PASSAGE FOR REVIEW.
⟨

It is an elementary principle, that where an instrument is properly referred to, it becomes part of the pleading making the reference, and thus enters into the record. Broom Legal Maxims, 522. This principle is a familiar one in the chancery practice, and is recognized in numerous cases in our own reports. The question is, whether the instruments are such as may properly be made exhibits; if they are, then, when made exhibits, they form part of the pleading, and are, of course, in the record; if they are not proper exhibits, they are no part of the pleading, so that the controversy turns upon the question whether the instruments are proper exhibits or not.

While we hold that the affidavits and the bill of exceptions containing the evidence given on the former trial may be made exhibits, we hold, also, that they are only part of the pleading, for the single purpose of showing the former evidence and the newly discovered evidence. The exhibits can be allowed no greater force than this. They can not be resorted to for the purpose of aiding the complaint in any other particular; their effect must be confined to a statement of the original and the newly discovered evidence; all the other facts essential to the validity of the complaint must be stated in the body of that pleading as in ordinary cases.

⟩

TASK TO CARRY OUT. In the passage on exhibits in pleading, for what single purpose do the affidavits and the bill of exceptions become part of the pleading?

DATA BLOCK.
⟨

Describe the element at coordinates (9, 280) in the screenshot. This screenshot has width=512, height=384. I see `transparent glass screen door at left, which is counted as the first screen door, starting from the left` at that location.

⟩

WRITTEN SOLUTION. To show the former evidence and the newly discovered evidence.